Essentially when a company is liquidated, a licensed insolvency practitioner is appointed to close the business down and realise as much money for outstanding creditors as possible. This is done by selling – or ‘liquidating’ – the insolvent company’s assets and paying these proceeds to those the company owes money to.

Due to the nature of an insolvent liquidation, there will not be sufficient funds within the business to allow for all creditors to recoup the full amount they are owed. Some will inevitably be left with a shortfall while others may miss out on payment entirely.

Who are preferential creditors?

In the event of a company becoming insolvent and entering into a formal insolvency process, such as a Creditors’ Voluntary Liquidation (CVL), some creditors stand a better chance of recovering the money they are owed than others. These are known as preferential – or preferred – creditors and they get priority over non-preferential creditors when the insolvency practitioner distributes funds.

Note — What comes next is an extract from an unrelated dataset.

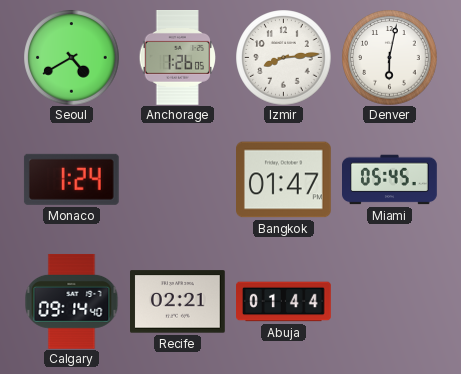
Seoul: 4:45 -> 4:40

When it comes to releasing funds to creditors, insolvency practitioners must follow a designated hierarchy of payment as set down in the Insolvency Act 1986. This determines the order in which creditors are paid, and the share of the available funds they are entitled to. The order is as follows:

  • Fixed charge holders – Secured creditors including mortgage providers and asset finance companies
  • Preferential creditors – Including employees
  • Secured creditors with a floating charge, and the ‘prescribed part’
  • Unsecured creditors – Makes up the majority of creditors in an insolvency case and includes unsecured bank loans and credit card providers, suppliers, landlords, contractors

What about HMRC – are they a preferential or non-preferential creditor?

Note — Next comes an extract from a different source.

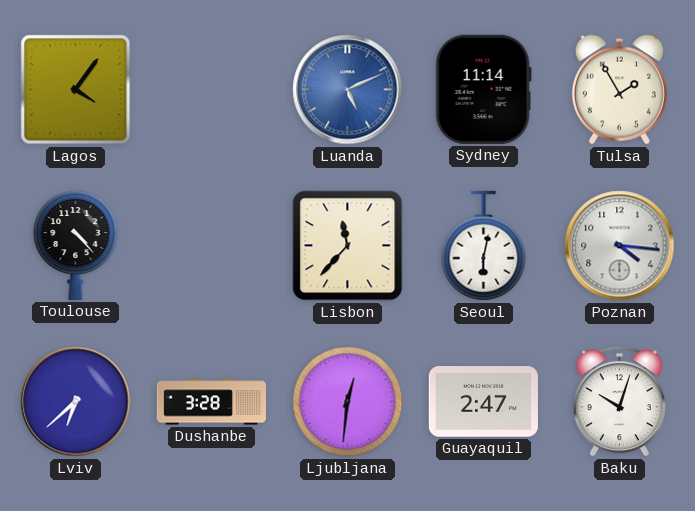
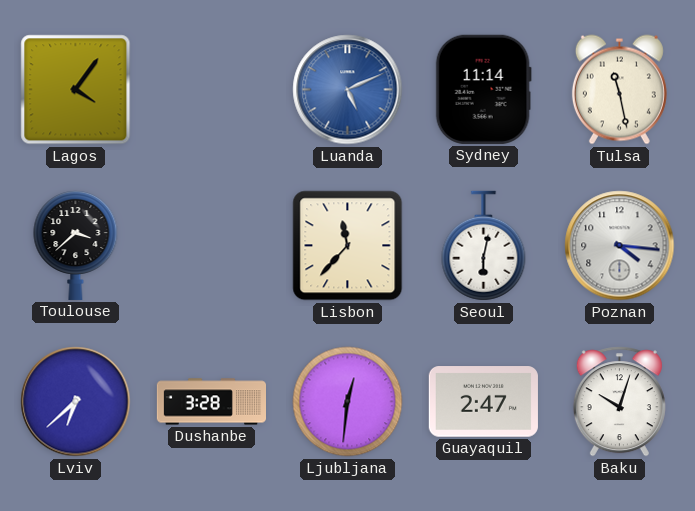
Tulsa: 1:55 -> 11:28
Toulouse: 4:23 -> 3:38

Currently HMRC are non-preferential creditors, ranking among other unsecured creditors of the company. This means they typically see very little in the way of returns when an insolvent company goes into liquidation.

There are plans afoot to give HMRC secondary preferential status for certain tax debts including VAT, PAYE, and NICs. While they would be the lowest category of preferential creditors, this shift in status would still propel them up the pecking order when funds are distributed.

This move is expected to increase annual returns to HMRC by £195 million; this would be at the detriment to other unsecured creditors and floating charge holders who can expect their own returns to decrease at a similar level.